Thursday, 9 October 2008

fuzzziness

I've been using topic maps in my day job, so I decided to try out http://www.fuzzzy.com/, a social bookmark engine that uses an underlying topic map engine.
I tried to approach fuzzzy with an open mind, but the increasingly stumbling on really annoying (mis-)features.
  1. This is the first bookmark engine I've ever used hat doesn't let users migrate their bookmarks with them. This is perhaps the biggest single feature fuzzzy could add to attract new users, since it seems that most people who're likely to use a bookmark engine have already played with another one long enough to have dozens or hundreds of bookmarks they'd like to bring with them. I know this is non-ideal from the point of view of the social bookmark engine they're migrating too, since it makes it hard to do things completely differently, but users have baggage.
  2. While it'd possible to vote up or vote down just about everything (bookmarks, tags, bookmark-tags, users, etc), very little is actually done with these votes. If I've viewed a bookmark once and voted it down, why is it added to my "most used Bookmarks"? Surely if I've indicated I don't like it the bookmark should be hidden from me, not advertised to me.
  3. For all the topic map goodness on the site, there is no obvious way to link from the fuzzzy topic map to other topic maps.
  4. There doesn't seem to be much in the way of interfacing with other semantic web standards (i.e. RDF).
  5. The help isn't. Admittedly this may be partly because many of the key participants have English as a second language.
  6. There's a spam problem. But then everywhere has a spam problem.
  7. It's not obvious that I can export my bookmarks out of fuzzzy in a form that any other bookmark engine understands.
These (mis-)features are a pity, because at NZETC we use topic maps for authority (in the librarianship sense), and it would be great to have a compatible third party that could be used for non-authoritative stuff and which would just work seamlessly.

Sunday, 5 October 2008

Place name inconsistencies

I've been looking at the "Dataset of New Zealand Geographic Place Names" from LINZ. This appears to be as close as New Zealand comes to an Official list of place names. I've been looking because it would be great to use as an authority in the NZETC.

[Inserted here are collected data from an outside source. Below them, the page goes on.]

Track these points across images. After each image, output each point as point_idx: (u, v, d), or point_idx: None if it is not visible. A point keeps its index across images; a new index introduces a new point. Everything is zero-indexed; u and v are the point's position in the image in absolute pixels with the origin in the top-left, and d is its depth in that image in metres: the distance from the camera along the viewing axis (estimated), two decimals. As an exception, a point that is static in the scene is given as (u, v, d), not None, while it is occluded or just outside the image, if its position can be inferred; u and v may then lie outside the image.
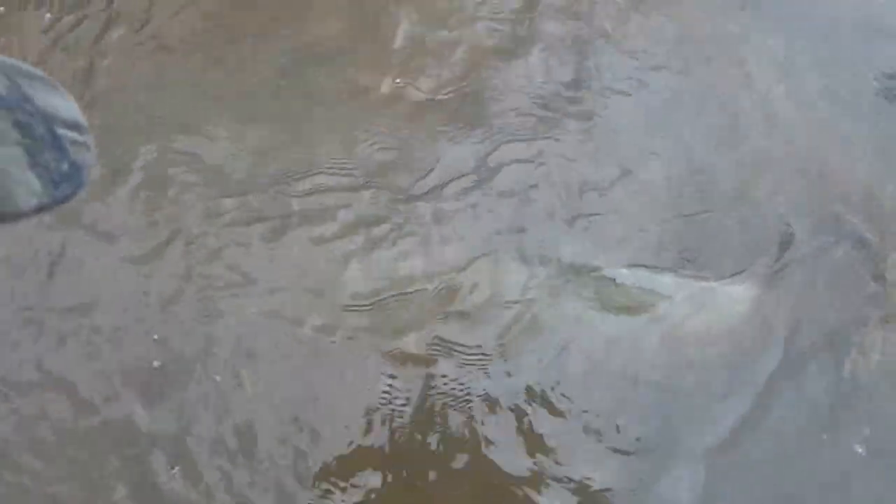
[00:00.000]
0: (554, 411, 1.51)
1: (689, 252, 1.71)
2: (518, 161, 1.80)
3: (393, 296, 1.60)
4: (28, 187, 0.53)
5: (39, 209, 0.55)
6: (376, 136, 1.76)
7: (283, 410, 1.48)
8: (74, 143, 0.56)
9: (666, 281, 1.60)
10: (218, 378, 1.50)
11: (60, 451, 1.36)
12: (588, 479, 1.46)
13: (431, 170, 1.78)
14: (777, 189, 1.82)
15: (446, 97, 1.84)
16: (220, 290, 1.58)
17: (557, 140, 1.85)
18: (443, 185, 1.76)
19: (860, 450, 1.52)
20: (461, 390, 1.53)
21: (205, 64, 1.82)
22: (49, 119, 0.54)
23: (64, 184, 0.56)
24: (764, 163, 1.83)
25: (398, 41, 1.87)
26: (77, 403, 1.42)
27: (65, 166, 0.55)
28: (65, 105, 0.55)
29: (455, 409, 1.51)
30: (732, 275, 1.66)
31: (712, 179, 1.82)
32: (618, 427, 1.51)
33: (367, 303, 1.57)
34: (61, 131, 0.55)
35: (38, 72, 0.54)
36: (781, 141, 1.88)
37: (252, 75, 1.81)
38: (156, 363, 1.50)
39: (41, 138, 0.54)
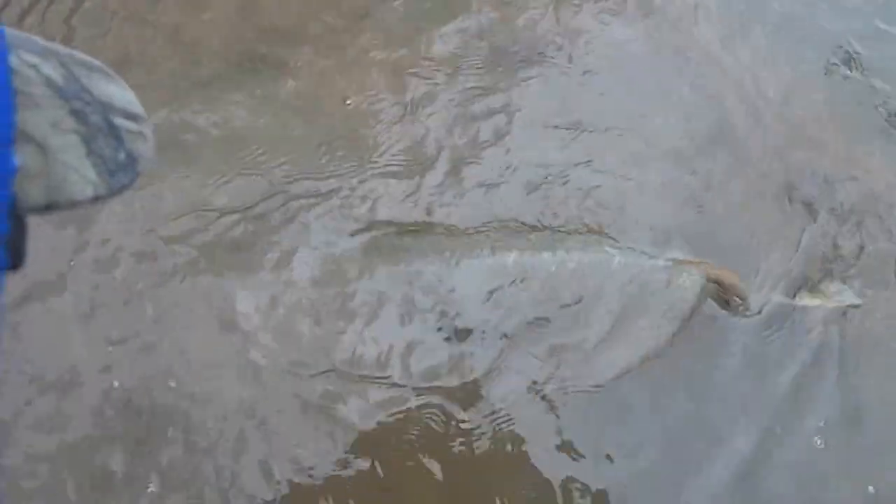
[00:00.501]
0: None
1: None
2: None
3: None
4: (83, 176, 0.53)
5: (95, 199, 0.55)
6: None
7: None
8: (131, 132, 0.56)
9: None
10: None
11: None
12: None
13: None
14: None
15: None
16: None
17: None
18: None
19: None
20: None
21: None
22: (106, 108, 0.54)
23: (120, 173, 0.55)
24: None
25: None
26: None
27: (121, 156, 0.55)
28: (122, 94, 0.55)
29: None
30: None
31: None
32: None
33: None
34: (118, 121, 0.55)
35: (96, 62, 0.55)
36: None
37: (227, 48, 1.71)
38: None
39: (97, 127, 0.54)
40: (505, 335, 1.46)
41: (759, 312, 1.64)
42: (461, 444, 1.36)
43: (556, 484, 1.35)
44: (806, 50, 1.97)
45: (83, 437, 1.25)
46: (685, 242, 1.63)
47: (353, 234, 1.51)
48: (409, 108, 1.70)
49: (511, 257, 1.54)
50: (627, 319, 1.51)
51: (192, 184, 1.53)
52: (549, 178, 1.65)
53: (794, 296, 1.69)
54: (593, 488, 1.36)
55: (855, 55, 1.98)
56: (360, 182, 1.58)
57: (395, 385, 1.38)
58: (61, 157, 0.52)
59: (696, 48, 1.92)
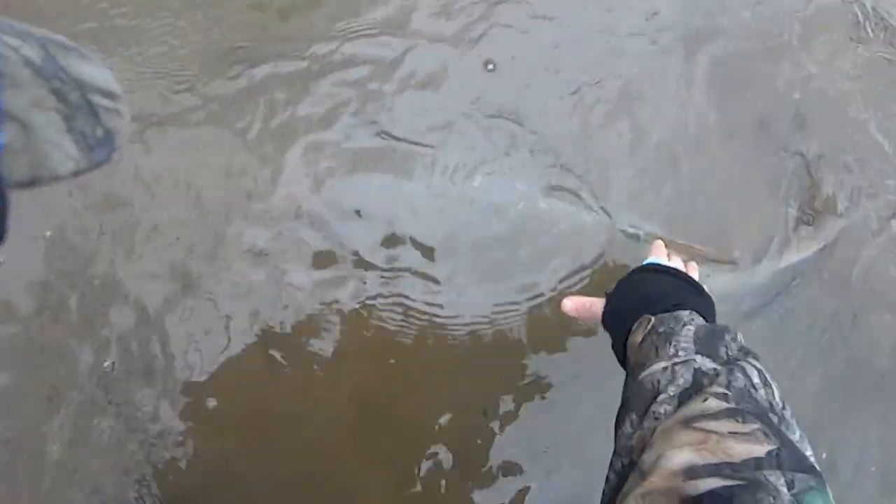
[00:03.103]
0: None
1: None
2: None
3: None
4: (65, 152, 0.56)
5: (76, 173, 0.58)
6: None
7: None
8: (108, 109, 0.59)
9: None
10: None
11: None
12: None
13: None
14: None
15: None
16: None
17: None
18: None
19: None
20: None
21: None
22: (83, 87, 0.57)
23: (98, 148, 0.59)
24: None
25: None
26: None
27: (99, 132, 0.58)
28: (98, 73, 0.58)
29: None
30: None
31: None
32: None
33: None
34: (95, 98, 0.58)
35: (72, 42, 0.57)
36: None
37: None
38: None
39: (76, 105, 0.56)
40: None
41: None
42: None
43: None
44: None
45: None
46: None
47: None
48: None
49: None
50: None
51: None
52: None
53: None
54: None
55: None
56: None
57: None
58: (43, 135, 0.55)
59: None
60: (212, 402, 1.30)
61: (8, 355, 1.26)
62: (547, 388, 1.40)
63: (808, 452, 0.66)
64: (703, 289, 1.03)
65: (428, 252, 1.42)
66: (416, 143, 1.47)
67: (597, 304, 1.07)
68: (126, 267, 1.32)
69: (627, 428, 0.78)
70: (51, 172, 0.56)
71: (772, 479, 0.60)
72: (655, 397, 0.76)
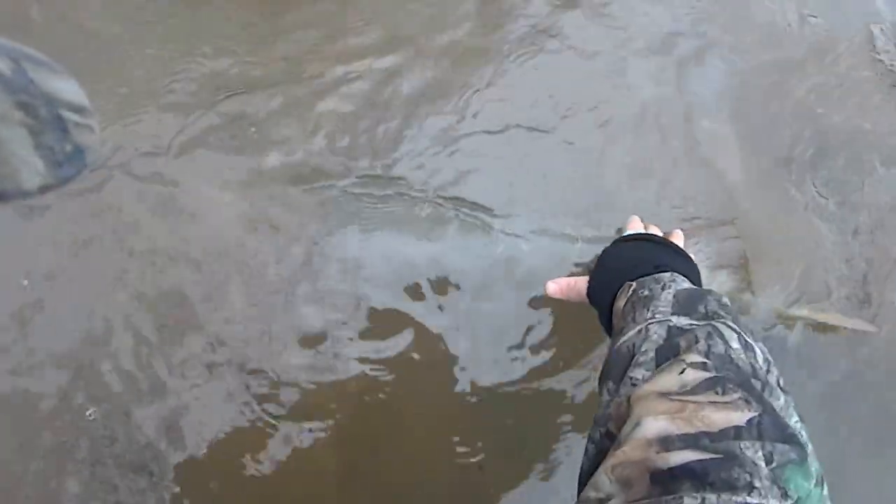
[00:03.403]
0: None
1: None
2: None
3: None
4: (32, 167, 0.55)
5: (43, 189, 0.57)
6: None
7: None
8: (77, 125, 0.58)
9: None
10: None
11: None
12: None
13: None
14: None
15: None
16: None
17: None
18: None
19: None
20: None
21: None
22: (52, 101, 0.56)
23: (67, 164, 0.58)
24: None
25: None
26: None
27: (68, 147, 0.57)
28: (68, 88, 0.58)
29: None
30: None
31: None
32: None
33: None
34: (65, 113, 0.57)
35: (42, 56, 0.57)
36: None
37: None
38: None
39: (45, 120, 0.56)
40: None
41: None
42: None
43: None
44: None
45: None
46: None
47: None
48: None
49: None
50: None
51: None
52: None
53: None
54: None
55: None
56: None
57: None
58: (10, 149, 0.54)
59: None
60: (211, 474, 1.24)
61: None
62: (550, 439, 1.35)
63: (794, 419, 0.64)
64: (686, 254, 1.01)
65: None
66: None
67: (581, 283, 1.06)
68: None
69: (605, 396, 0.76)
70: (17, 187, 0.55)
71: (749, 452, 0.57)
72: (631, 360, 0.73)
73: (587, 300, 1.04)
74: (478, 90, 1.51)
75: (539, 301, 1.36)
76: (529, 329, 1.36)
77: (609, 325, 0.94)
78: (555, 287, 1.12)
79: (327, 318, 1.32)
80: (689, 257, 1.01)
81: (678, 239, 1.16)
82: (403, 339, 1.34)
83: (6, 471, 1.19)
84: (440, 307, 1.36)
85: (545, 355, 1.36)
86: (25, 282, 1.24)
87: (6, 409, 1.21)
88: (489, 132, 1.48)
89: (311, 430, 1.28)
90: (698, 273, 0.99)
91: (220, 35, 1.48)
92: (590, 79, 1.59)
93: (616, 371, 0.75)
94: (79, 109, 0.58)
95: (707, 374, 0.65)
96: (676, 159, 1.56)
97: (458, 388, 1.34)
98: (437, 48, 1.54)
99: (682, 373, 0.67)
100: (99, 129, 0.60)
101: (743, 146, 1.63)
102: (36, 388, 1.22)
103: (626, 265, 0.96)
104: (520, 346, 1.36)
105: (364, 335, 1.33)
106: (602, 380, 0.79)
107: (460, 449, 1.32)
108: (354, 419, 1.30)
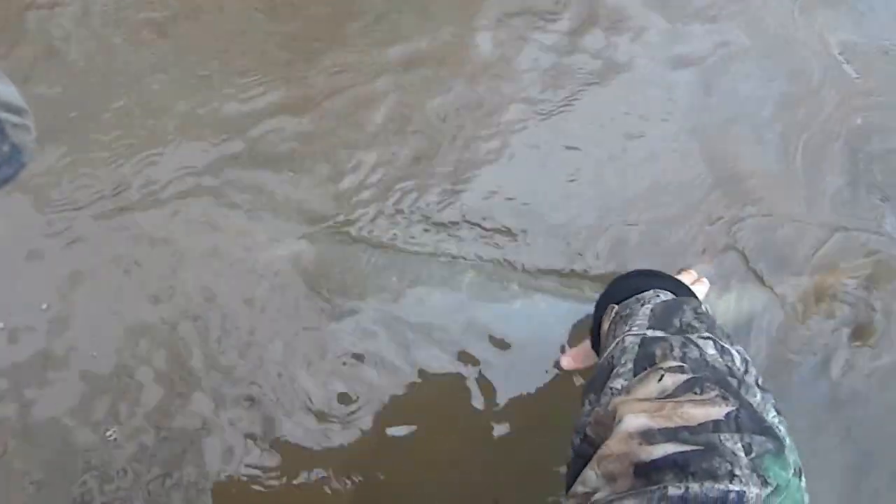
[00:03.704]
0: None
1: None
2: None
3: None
4: (-31, 168, 0.56)
5: None
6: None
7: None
8: (15, 126, 0.58)
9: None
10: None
11: None
12: None
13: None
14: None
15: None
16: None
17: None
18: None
19: None
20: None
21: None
22: None
23: (4, 165, 0.58)
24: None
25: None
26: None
27: (5, 148, 0.57)
28: (4, 89, 0.58)
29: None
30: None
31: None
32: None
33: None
34: (2, 115, 0.57)
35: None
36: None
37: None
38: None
39: None
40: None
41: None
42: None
43: None
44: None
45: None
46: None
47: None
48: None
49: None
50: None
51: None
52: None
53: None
54: None
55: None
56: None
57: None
58: None
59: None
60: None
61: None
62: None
63: (772, 414, 0.66)
64: (679, 280, 1.01)
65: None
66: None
67: (587, 344, 1.07)
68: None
69: (586, 406, 0.77)
70: (-47, 187, 0.56)
71: (728, 444, 0.59)
72: (611, 372, 0.75)
73: (594, 356, 1.05)
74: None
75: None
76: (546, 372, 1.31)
77: None
78: (568, 362, 1.13)
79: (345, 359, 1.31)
80: (683, 283, 1.01)
81: (687, 277, 1.16)
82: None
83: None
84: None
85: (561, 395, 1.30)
86: (45, 305, 1.28)
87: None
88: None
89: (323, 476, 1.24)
90: (691, 292, 0.98)
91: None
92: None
93: (597, 384, 0.77)
94: (16, 111, 0.59)
95: (685, 377, 0.67)
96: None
97: (474, 425, 1.29)
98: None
99: (660, 379, 0.68)
100: (34, 128, 0.60)
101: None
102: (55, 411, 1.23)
103: (615, 296, 0.96)
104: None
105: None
106: (584, 393, 0.80)
107: (476, 482, 1.26)
108: (370, 461, 1.26)
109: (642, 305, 0.84)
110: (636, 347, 0.74)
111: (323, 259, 1.38)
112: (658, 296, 0.87)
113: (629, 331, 0.79)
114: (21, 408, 1.23)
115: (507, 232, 1.43)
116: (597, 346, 1.01)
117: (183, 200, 1.39)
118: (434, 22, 1.64)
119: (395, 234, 1.40)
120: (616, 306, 0.89)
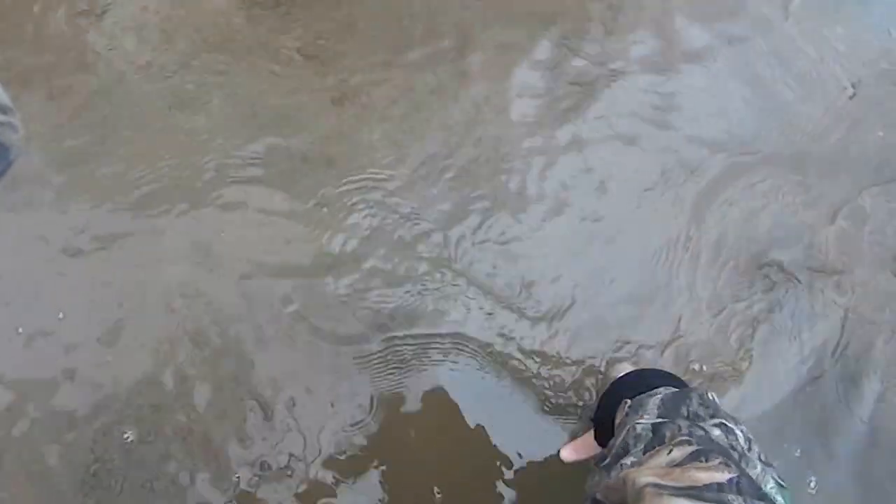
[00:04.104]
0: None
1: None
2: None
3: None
4: (-43, 165, 0.58)
5: None
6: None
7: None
8: (1, 124, 0.60)
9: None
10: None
11: None
12: None
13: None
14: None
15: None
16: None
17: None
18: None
19: None
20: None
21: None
22: None
23: None
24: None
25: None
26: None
27: None
28: (-9, 89, 0.60)
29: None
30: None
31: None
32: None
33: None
34: None
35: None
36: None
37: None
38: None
39: None
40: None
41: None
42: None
43: None
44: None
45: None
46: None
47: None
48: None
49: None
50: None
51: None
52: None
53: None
54: None
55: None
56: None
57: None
58: None
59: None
60: None
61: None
62: None
63: (770, 486, 0.73)
64: (681, 379, 1.06)
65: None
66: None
67: (588, 436, 1.11)
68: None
69: (595, 478, 0.84)
70: (-58, 185, 0.58)
71: (735, 502, 0.64)
72: (623, 456, 0.81)
73: (597, 447, 1.09)
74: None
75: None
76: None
77: None
78: (569, 452, 1.14)
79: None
80: (684, 382, 1.05)
81: None
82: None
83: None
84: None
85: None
86: (61, 315, 1.31)
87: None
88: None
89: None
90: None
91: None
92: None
93: (608, 463, 0.84)
94: (3, 109, 0.61)
95: (692, 448, 0.74)
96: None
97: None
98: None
99: (669, 452, 0.75)
100: (21, 126, 0.62)
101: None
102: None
103: (625, 394, 1.00)
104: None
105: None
106: (591, 473, 0.88)
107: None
108: None
109: (651, 398, 0.91)
110: (648, 433, 0.82)
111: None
112: (668, 390, 0.94)
113: (639, 419, 0.86)
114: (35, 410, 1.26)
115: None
116: (599, 438, 1.06)
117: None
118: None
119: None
120: (629, 401, 0.95)
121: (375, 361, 1.33)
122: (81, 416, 1.25)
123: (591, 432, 1.10)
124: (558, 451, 1.16)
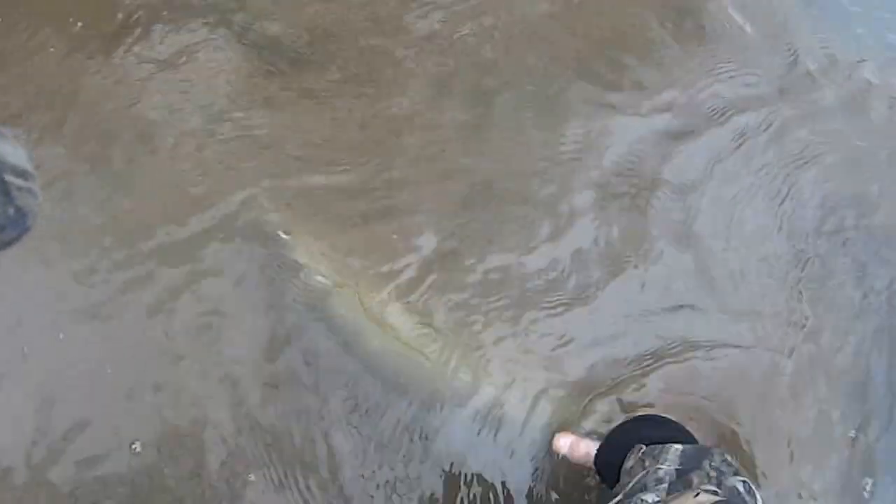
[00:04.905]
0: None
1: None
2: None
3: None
4: (-25, 230, 0.56)
5: None
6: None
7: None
8: (20, 189, 0.58)
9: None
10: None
11: None
12: None
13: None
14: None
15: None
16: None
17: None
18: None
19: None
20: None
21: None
22: None
23: (9, 228, 0.58)
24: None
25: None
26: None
27: (10, 211, 0.58)
28: (12, 152, 0.58)
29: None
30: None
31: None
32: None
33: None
34: (8, 178, 0.58)
35: (-13, 123, 0.58)
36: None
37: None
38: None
39: None
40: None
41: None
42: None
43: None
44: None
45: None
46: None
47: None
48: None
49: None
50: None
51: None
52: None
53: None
54: None
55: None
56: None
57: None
58: None
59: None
60: None
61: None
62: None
63: None
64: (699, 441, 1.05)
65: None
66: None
67: (590, 446, 1.10)
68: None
69: None
70: (-40, 248, 0.56)
71: None
72: (641, 492, 0.80)
73: (590, 460, 1.08)
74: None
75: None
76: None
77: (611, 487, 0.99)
78: (564, 443, 1.14)
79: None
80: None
81: None
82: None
83: None
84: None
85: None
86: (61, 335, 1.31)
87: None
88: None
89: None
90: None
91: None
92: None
93: (622, 500, 0.83)
94: (22, 173, 0.59)
95: (717, 499, 0.73)
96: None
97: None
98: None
99: (696, 496, 0.74)
100: (40, 192, 0.60)
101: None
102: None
103: (641, 437, 0.99)
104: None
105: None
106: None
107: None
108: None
109: (670, 447, 0.90)
110: (672, 477, 0.81)
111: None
112: (684, 445, 0.92)
113: (660, 465, 0.85)
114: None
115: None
116: (599, 466, 1.05)
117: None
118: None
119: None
120: (643, 447, 0.93)
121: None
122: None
123: (595, 445, 1.08)
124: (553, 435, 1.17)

Coming to the data I was aware of a number of issues:
  1. Unlike most geographical data users, I'm primarily interested in the names rather than the relative positions
  2. New Zealand is currently going through an extended period of renaming of geographic features to their original Māori names
  3. The names in the dataset are primarily map labels and are subject to cartographic licence
What I didn't expect was the insanity in the names. I know that there are some good historical reasons for this insanity, but that doesn't make it any less insane.
  1. Names can differ only by punctuation. There is a "No. 1 Creek" and a "No 1 Creek".
  2. Names can differ only by presentation. There is a "Crook Burn or 8 Mile Creek", an "Eight Mile Creek or Boundary Creek" and an "Eight Mile Creek" (each in a different province).
  3. There is no consistent presentation of alternative names. There is "Saddle (Mangaawai) Bivouac", "Te Towaka Bay (Burnside Bay)", "Queen Charlotte Sound (Totaranui)", "Manawatawhi/Three Kings Islands", "Mount Hauruia/Bald Rock", "Crook Burn or 8 Mile Creek" and "Omere, Janus or Toby Rock"
  4. There is no machine-readable source of the Māori place names with macrons, and the human readable version has contains subtle difference to the machine-readable database (which contains no non-ASCII characters). For example "Franz Josef Glacier/Kā Roimata o Hine Hukatere (Glacier)" and "Franz Josef Glacier/Ka Roimata o Hine Hukatere" differ by more than the macrons. There appears to be no information on which are authoritative.
Right now I'm find finding this rather frustrating.